The producer recognized that the song “did work” and “sounded great”; the next day, he directed singer David Lee Roth to pen the lyrics. “We sat in the back of his Mercury,” he recalled. “He was writing this song, and I said, ‘That’s terrible.’ … I said, ‘That bothers me. Don’t say “jump.” It sounds like you’re encouraging somebody to commit suicide.’ He said, ‘Nah, nah. I got this thing nailed. It’s got a double entendre.’ And he did. It meant ‘Take a chance,’ but it also meant he was gonna get this girl.”
However, Templeman “wasn’t wild” about the keyboard part. “I was wrong because it was No. 1, but I don’t even listen to it,” he said. “To me, they were a heavy metal fucking band that could do pop tunes – that’s what I liked about ’em. But that took it into another arena. It reminded me of those bands that play in arenas, and then the fucking thing ended up getting played at every arena before a game.

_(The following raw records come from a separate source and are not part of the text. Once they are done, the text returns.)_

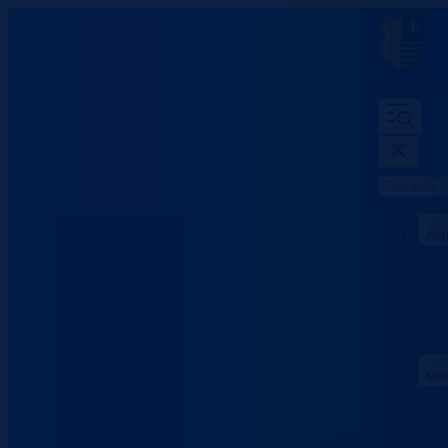
Ministarst
Akt
Min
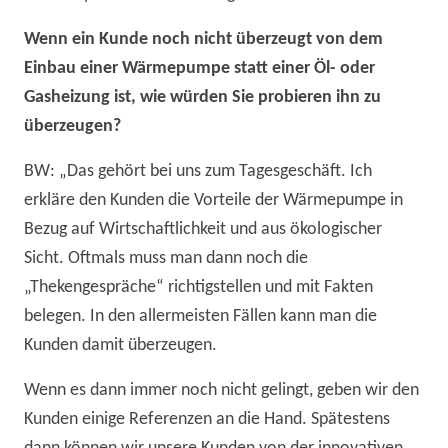
Wenn ein Kunde noch nicht überzeugt von dem
Einbau einer Wärmepumpe statt einer Öl- oder
Gasheizung ist, wie würden Sie probieren ihn zu
überzeugen?
BW: „Das gehört bei uns zum Tagesgeschäft. Ich
erkläre den Kunden die Vorteile der Wärmepumpe in
Bezug auf Wirtschaftlichkeit und aus ökologischer
Sicht. Oftmals muss man dann noch die
„Thekengespräche“ richtigstellen und mit Fakten
belegen. In den allermeisten Fällen kann man die
Kunden damit überzeugen.
Wenn es dann immer noch nicht gelingt, geben wir den
Kunden einige Referenzen an die Hand. Spätestens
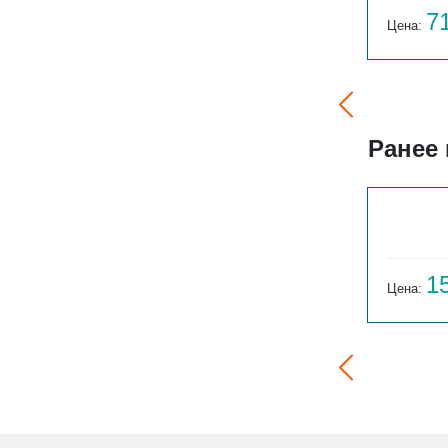
110 188
7
Цена:
руб.
Цена:
Ранее
ГАРМОНИЯ 1-155-3
14 059
1
Цена:
руб.
Цена:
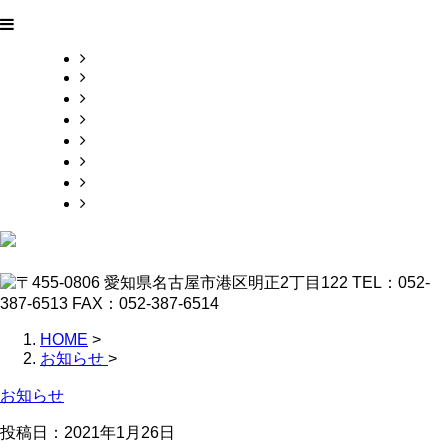
HOME
業務案内
施工実績
採用情報
会社概要
お問い合わせ
ブログ
サイトマップ
HOME
>
お知らせ
>
お知らせ
投稿日：2021年1月26日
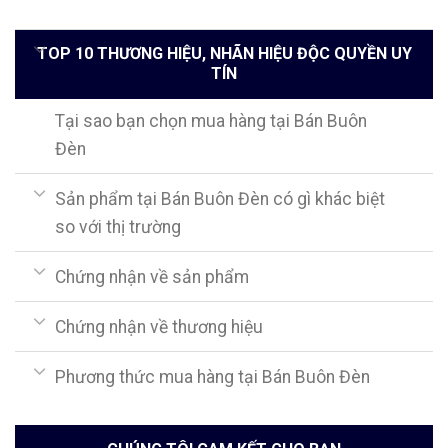
TOP 10 THƯƠNG HIỆU, NHÃN HIỆU ĐỘC QUYỀN UY
TÍN
Tại sao bạn chọn mua hàng tại Bán Buôn
Đèn
Sản phẩm tại Bán Buôn Đèn có gì khác biệt
so với thị trường
Chứng nhận về sản phẩm
Chứng nhận về thương hiệu
Phương thức mua hàng tại Bán Buôn Đèn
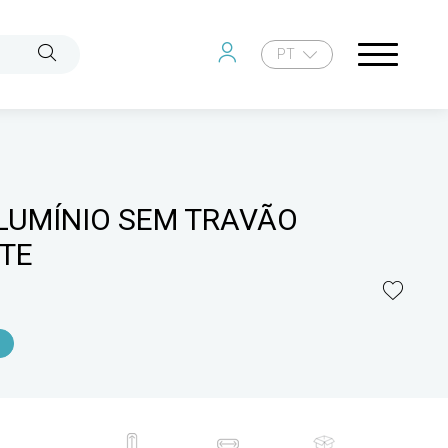
PT
ALUMÍNIO SEM TRAVÃO
TE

But look, I was wrong.”
Pondering on Eddie’s talent, the producer stated: “He knew his way around music. That’s why his solos and the songs that he and Dave wrote hold up. He wrote the chord changes as a songwriter. I think his impact is that people subconsciously hear melodic solos and people are attracted by that. … I think Ed’s impact is he brought pop stuff into his music. Everybody likes that. No matter how much you like other kinds of music, if you hear a real good pop tune, it just gets you.”